---------- SOURCE DATA
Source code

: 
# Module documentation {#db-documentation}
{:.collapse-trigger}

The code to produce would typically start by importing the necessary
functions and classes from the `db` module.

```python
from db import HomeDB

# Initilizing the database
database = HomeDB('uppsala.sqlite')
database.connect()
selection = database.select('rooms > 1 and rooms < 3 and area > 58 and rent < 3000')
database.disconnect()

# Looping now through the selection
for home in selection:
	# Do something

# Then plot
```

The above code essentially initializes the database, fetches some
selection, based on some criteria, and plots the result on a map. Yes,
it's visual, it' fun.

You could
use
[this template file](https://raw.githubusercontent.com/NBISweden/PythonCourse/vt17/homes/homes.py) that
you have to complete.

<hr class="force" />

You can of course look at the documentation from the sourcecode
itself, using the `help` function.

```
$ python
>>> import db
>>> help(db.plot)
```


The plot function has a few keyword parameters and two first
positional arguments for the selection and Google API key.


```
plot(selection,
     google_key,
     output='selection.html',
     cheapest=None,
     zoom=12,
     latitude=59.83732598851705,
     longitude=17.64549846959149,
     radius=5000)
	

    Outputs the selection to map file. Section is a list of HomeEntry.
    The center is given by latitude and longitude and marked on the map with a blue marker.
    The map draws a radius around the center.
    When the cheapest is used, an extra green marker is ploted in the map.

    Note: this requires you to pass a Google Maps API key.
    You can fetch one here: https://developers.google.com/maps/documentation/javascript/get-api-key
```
--------------------
▶ [PROBLEM DESCRIPTION]: Look through the records and gather each line with the word "radius".

▶ [REPLY TO THE EXERCISE]:
     radius=5000)
    The map draws a radius around the center.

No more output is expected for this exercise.